Methodology: For this study we synthesized polymerized hemoglobin (PolyHb), an HBOC currently undergoing development as a red blood cell substitute and chemosensitizer. During the synthesis of PolyHb, we can control the O₂ concentration within the reactor to effectively lock the PolyHb either in the high affinity relaxed quaternary state or the low affinity tense quaternary state. For this study, a library of PolyHbs was synthesized with varying sizes and O₂ affinities for use in animal studies. The measured biophysical properties including O₂ equilibrium, deoxygenation kinetics, rheology, and hydrodynamic radius of the resulting PolyHbs were used as parameters for computational simulations of O₂ delivery throughout the tumor vasculature. For the simulations, three-dimensional vascularized tumor constructs were stochastically generated within simulated 6 mm synthetic arterio-venous networks of vasculature within the host tissue.
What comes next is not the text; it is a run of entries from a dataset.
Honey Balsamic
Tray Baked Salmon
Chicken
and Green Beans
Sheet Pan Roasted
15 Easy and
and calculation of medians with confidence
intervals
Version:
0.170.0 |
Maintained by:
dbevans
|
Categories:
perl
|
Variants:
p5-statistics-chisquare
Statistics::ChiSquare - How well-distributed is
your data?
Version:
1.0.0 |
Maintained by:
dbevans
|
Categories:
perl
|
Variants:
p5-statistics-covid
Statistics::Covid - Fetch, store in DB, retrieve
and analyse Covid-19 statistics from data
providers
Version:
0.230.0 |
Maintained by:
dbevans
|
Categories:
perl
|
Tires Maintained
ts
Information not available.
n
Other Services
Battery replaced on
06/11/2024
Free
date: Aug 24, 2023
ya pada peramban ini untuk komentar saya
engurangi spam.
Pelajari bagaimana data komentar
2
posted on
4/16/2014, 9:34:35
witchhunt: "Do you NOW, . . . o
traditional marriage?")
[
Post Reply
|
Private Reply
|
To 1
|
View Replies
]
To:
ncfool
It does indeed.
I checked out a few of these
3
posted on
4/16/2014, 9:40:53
Each of these networks include vessels from the arterial (100 μm ID) to the capillary (2.5 μm ID) scale. We then used these systems to incorporate the effects of the initial tumor position relative to the arteries and veins within the microenvironments of the host tissue. Each tumor construct was generated in a multi-scale model of multiphasic tumor expansion coupled with vessel growth, adaptation, co-option, and regression. Following the simulated growth, we computationally evaluated the enhanced O₂ transport and delivery throughout the tumor vascular networks facilitated by systemic treatment with either the high or low affinity PolyHbs. The computational model developed here was validated with intravital microscopy within a mouse chamber window model. Mice were transfused with either the low or high affinity PolyHbs. The changes in blood flow, vascular morphology, and the O₂ concentration distributions within the vasculature and tissue spaces were each measured and compared with the simulated tumor systems to validate accurate performance of the simulated tumor systems. Once validated, the data from the simulation was used to compute averaged macro-scale tumor properties such as regional blood flow, tissue hemoglobin concentration, vascular oxygen saturation, and hypoxic volume. We were then able to examine how coadministration of low and high affinity PolyHb would modulate tumor growth and chemotherapeutic effectiveness in animal tumor models.
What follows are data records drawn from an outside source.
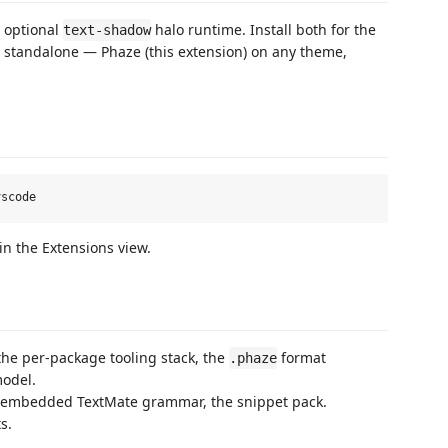
 optional
halo runtime. Install both for the
text-shadow
ks standalone — Phaze (this extension) on any theme,
in the Extensions view.
the per-package tooling stack, the
format
.phaze
odel.
 embedded TextMate grammar, the snippet pack.
s.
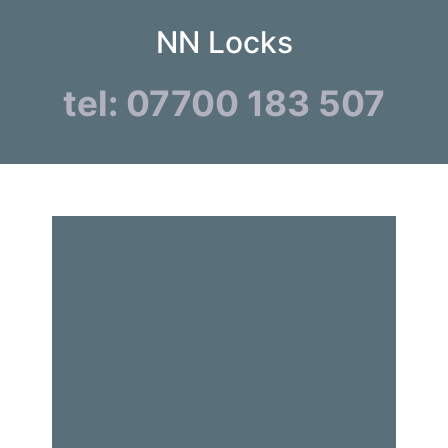
NN Locks
tel: 07700 183 507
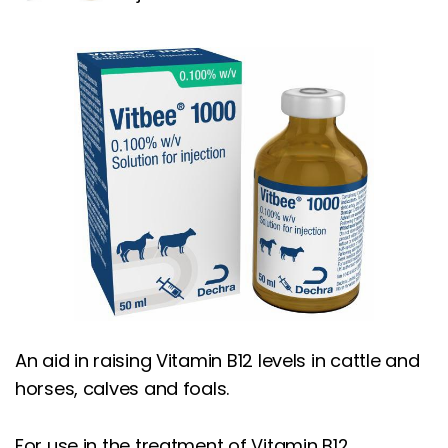
An aid in raising Vitamin B12 levels in cattle and
horses, calves and foals.
For use in the treatment of Vitamin B12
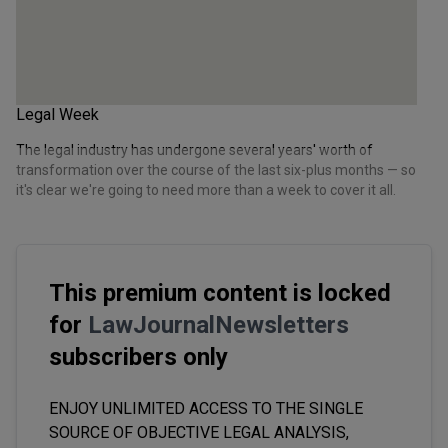
Legal Week
The legal industry has undergone several years' worth of
transformation over the course of the last six-plus months — so
it's clear we're going to need more than a week to cover it all.
This premium content is locked
for
LawJournalNewsletters
subscribers only
ENJOY UNLIMITED ACCESS TO THE SINGLE
SOURCE OF OBJECTIVE LEGAL ANALYSIS,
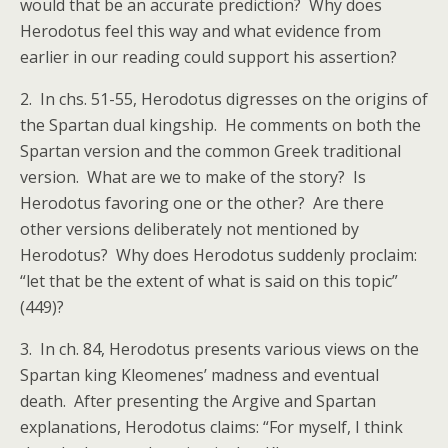
would that be an accurate prediction? Why does
Herodotus feel this way and what evidence from
earlier in our reading could support his assertion?
2. In chs. 51-55, Herodotus digresses on the origins of
the Spartan dual kingship. He comments on both the
Spartan version and the common Greek traditional
version. What are we to make of the story? Is
Herodotus favoring one or the other? Are there
other versions deliberately not mentioned by
Herodotus? Why does Herodotus suddenly proclaim:
“let that be the extent of what is said on this topic”
(449)?
3. In ch. 84, Herodotus presents various views on the
Spartan king Kleomenes’ madness and eventual
death. After presenting the Argive and Spartan
explanations, Herodotus claims: “For myself, I think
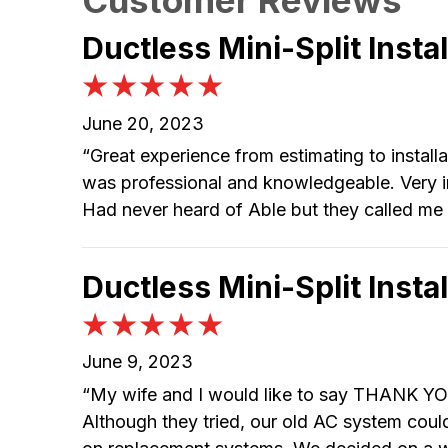
Ductless Mini-Split Insta
June 20, 2023
“Great experience from estimating to installat
was professional and knowledgeable. Very im
Had never heard of Able but they called me 
Ductless Mini-Split Insta
June 9, 2023
“My wife and I would like to say THANK YOU
Although they tried, our old AC system coul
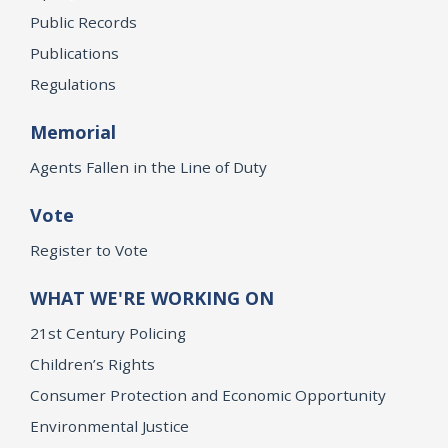
Public Records
Publications
Regulations
Memorial
Agents Fallen in the Line of Duty
Vote
Register to Vote
WHAT WE'RE WORKING ON
21st Century Policing
Children’s Rights
Consumer Protection and Economic Opportunity
Environmental Justice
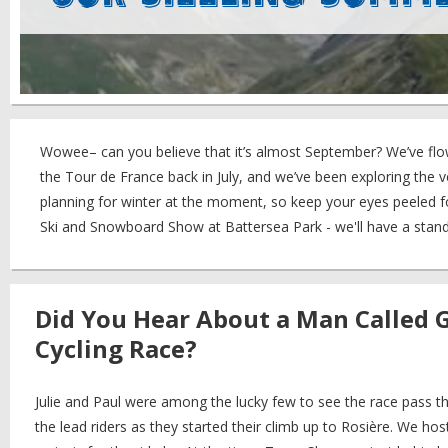
Wowee– can you believe that it’s almost September? We’ve flo
the Tour de France back in July, and we’ve been exploring the v
planning for winter at the moment, so keep your eyes peeled fo
Ski and Snowboard Show at Battersea Park - we'll have a stand
Did You Hear About a Man Called 
Cycling Race?
Julie and Paul were among the lucky few to see the race pass 
the lead riders as they started their climb up to Rosière. We h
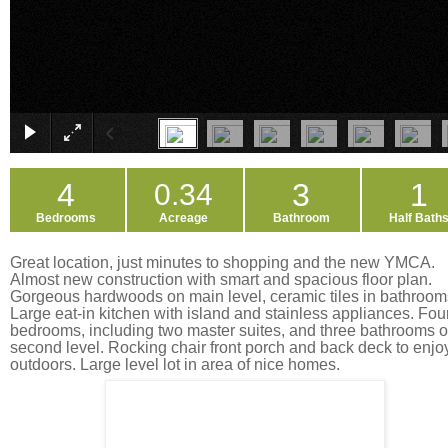
4
3
1
0.34
Bedrooms
Acreage
Bathroom
Half Bath
Great location, just minutes to shopping and the new YMCA.
Almost new construction with smart and spacious floor plan.
Gorgeous hardwoods on main level, ceramic tiles in bathroom
Large eat-in kitchen with island and stainless appliances. Fou
bedrooms, including two master suites, and three bathrooms 
second level. Rocking chair front porch and back deck to enjo
outdoors. Large level lot in area of nice homes.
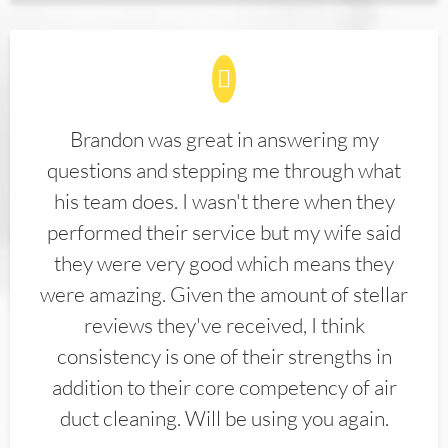
Brandon was great in answering my
questions and stepping me through what
his team does. I wasn't there when they
performed their service but my wife said
they were very good which means they
were amazing. Given the amount of stellar
reviews they've received, I think
consistency is one of their strengths in
addition to their core competency of air
duct cleaning. Will be using you again.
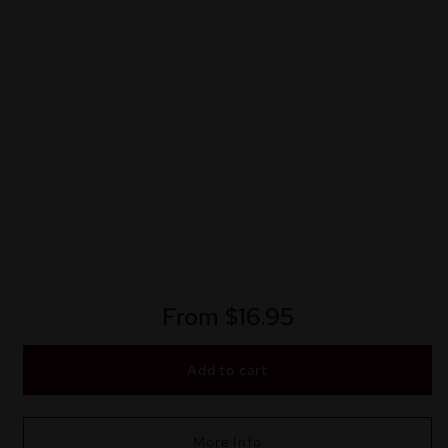
From
$
16.95
Add to cart
More Info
Results and Conclusions: Despite variations in the O₂ equilibrium between the low and high affinity PolyHbs, both facilitate exponential increases in O₂ delivery under hypoxic conditions (pO₂ < 10 mm Hg). With these increases in O₂ delivery, both species are expected to modulate O₂ delivery to hypoxic tumors. When these species were analyzed in the simulated system, treatment of hypoxic tumors resulted in decreased hypoxia. This was confirmed with intravital microscopy measurements and a decrease in the tumor growth rate. In contrast, we found that transfusion of PolyHb to normoxic tumors resulted in increased hypoxic volume. Animal models of PolyHb treatment of normoxic tumors resulted in increased tumor expansion. This indicates that the simulated model can be used to predict target tissue types for PolyHb treatment. Additionally, we found that increases in the tissue hemoglobin concentration and regional blood flow would lead to improved oxygenation. Taken together, the resulting multiscale fluid and mass transport simulation of the tumor vascular architecture is a powerful tool to relate clinically measurable tumor parameters as predictors for therapeutic effectiveness when designing HBOC co-administered chemo-therapy regimens.